5.4 Response Behavior Checklist

  • HTTP 429 returned when limit exceeded
  • Retry-After header present on 429 responses
  • Rate limit resets after window expires
  • Bypassed IPs not rate limited

5.5 Edge Case Checklist

  • Zero/negative requests value = no rate limiting
  • Zero/negative window value = no rate limiting
  • Empty bypass list = no subroute wrapper
  • All-invalid bypass list = no subroute wrapper

6. Existing Test Files Reference

File Purpose
backend/internal/caddy/config_test.go Unit tests for buildRateLimitHandler
backend/internal/caddy/config_generate_additional_test.go GenerateConfig with rate limiting
backend/internal/api/handlers/security_ratelimit_test.go Preset API endpoint tests
scripts/coraza_integration.sh Template for integration script
backend/integration/coraza_integration_test.go Template for Go integration test wrapper

  1. Run existing unit tests:

    cd backend && go test ./internal/caddy/... -v -run TestBuildRateLimitHandler
    cd backend && go test ./internal/api/handlers/... -v -run TestSecurityHandler_GetRateLimitPresets
    
  2. Create integration test script: scripts/rate_limit_integration.sh following the coraza_integration.sh pattern

  3. Create Go test wrapper: backend/integration/rate_limit_integration_test.go

  4. Add VS Code task: Update .vscode/tasks.json with rate limit integration task

  5. Manual verification: Run curl commands from Section 4 against a live Charon instance


8. Known Limitations

  1. No X-RateLimit-* headers: The caddy-ratelimit module only provides Retry-After, not standard X-RateLimit-Limit/X-RateLimit-Remaining headers.

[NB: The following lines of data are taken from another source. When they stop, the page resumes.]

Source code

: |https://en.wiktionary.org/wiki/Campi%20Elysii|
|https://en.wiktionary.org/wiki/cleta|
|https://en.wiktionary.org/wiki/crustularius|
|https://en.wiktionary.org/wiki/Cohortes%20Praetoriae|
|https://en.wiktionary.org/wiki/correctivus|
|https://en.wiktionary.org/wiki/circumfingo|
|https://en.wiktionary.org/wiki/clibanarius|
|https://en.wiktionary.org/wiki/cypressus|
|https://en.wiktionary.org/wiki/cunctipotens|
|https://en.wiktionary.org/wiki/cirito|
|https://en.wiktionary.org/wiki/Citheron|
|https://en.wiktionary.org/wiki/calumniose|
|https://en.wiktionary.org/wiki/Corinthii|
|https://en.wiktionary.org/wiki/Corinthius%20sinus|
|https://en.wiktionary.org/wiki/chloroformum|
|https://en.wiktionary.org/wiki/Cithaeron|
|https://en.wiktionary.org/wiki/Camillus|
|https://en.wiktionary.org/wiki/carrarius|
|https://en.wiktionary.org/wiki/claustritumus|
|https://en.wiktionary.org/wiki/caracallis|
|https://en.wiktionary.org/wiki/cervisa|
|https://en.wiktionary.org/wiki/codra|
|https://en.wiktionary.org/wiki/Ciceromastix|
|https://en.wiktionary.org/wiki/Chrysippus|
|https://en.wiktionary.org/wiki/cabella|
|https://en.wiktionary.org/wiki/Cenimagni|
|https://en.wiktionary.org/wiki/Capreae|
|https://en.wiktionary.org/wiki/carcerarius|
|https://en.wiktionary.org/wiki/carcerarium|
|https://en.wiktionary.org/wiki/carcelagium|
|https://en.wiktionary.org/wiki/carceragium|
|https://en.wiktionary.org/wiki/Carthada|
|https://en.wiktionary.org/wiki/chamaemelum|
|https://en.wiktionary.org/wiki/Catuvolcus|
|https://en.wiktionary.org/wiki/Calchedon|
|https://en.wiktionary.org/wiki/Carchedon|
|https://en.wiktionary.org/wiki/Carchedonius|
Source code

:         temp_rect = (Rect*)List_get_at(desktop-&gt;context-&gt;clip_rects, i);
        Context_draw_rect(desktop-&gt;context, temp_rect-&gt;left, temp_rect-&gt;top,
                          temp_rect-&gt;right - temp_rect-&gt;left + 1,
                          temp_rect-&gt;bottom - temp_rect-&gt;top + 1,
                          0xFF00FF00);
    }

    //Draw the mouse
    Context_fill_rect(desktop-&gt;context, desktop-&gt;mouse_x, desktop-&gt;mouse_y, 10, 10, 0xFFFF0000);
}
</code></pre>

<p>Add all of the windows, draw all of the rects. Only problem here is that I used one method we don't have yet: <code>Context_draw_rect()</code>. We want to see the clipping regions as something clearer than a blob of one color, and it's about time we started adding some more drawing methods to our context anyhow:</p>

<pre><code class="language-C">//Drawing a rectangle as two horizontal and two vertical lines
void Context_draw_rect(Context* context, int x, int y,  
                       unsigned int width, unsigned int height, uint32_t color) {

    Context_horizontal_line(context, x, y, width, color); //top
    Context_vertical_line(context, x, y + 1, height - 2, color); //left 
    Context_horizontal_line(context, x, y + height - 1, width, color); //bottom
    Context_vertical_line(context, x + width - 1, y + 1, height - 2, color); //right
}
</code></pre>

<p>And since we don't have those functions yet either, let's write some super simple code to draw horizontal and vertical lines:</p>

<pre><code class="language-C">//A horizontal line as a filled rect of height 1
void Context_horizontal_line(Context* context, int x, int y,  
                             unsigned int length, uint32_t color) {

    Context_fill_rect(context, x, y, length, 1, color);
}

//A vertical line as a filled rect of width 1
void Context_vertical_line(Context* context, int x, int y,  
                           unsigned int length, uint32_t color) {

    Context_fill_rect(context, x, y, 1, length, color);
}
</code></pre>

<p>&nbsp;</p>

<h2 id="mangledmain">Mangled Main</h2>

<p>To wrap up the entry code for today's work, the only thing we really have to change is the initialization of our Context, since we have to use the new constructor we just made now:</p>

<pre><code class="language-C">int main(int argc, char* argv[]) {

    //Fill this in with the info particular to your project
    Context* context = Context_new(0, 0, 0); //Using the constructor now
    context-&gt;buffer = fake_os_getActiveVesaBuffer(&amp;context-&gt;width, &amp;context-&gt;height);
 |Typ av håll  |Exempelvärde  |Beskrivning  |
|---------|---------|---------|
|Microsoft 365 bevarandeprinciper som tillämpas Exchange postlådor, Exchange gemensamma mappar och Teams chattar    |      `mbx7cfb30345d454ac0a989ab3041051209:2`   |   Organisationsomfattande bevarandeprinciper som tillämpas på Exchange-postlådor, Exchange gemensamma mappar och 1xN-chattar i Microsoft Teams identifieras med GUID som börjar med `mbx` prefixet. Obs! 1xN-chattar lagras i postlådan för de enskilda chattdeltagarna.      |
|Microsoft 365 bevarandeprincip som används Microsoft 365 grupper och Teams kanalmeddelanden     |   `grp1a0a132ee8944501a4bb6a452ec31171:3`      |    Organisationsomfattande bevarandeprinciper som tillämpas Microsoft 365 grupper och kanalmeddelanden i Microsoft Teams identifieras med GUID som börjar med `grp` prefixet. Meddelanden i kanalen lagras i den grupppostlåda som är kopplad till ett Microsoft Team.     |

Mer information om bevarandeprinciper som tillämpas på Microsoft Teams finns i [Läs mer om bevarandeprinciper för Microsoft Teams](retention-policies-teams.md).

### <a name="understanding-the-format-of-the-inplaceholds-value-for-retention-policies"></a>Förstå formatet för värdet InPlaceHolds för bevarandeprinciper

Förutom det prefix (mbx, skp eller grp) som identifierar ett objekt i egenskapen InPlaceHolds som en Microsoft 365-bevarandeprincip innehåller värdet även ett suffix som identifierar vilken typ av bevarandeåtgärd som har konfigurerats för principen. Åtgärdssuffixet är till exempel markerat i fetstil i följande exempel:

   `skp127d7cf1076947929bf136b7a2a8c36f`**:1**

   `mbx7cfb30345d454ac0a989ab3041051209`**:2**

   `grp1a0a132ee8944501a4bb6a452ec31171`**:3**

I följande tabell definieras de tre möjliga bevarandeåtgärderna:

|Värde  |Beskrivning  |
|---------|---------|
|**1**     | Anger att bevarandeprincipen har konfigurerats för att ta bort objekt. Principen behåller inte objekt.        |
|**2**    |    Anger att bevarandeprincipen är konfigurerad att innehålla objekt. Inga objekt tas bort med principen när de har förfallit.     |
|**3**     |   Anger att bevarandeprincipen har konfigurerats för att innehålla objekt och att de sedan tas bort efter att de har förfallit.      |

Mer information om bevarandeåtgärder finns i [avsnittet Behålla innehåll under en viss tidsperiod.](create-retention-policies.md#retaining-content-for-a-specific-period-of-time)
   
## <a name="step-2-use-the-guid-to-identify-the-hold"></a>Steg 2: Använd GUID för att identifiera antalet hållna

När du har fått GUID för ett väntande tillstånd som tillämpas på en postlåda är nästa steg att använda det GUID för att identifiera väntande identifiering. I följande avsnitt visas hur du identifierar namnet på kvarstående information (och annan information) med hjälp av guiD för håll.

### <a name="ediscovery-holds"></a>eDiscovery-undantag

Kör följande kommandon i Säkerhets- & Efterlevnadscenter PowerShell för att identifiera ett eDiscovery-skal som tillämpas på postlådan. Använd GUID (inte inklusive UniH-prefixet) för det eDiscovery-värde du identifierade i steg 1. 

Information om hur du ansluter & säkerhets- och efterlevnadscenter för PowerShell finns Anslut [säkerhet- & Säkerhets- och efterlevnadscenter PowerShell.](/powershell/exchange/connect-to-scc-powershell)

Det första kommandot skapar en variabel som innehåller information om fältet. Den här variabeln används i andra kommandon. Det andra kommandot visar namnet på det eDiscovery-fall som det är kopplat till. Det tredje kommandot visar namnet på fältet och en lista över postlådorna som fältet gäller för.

  2. No runtime toggle: Rate limit mode is set via environment variable only; there's no DB-backed runtime toggle like WAF/ACL have.

  3. Burst behavior: The caddy-ratelimit module documentation notes burst is not a direct parameter; Charon passes it but actual behavior depends on the module's implementation.

  4. Distributed mode not configured: The caddy-ratelimit module supports distributed rate limiting across a cluster, but Charon doesn't currently expose this configuration.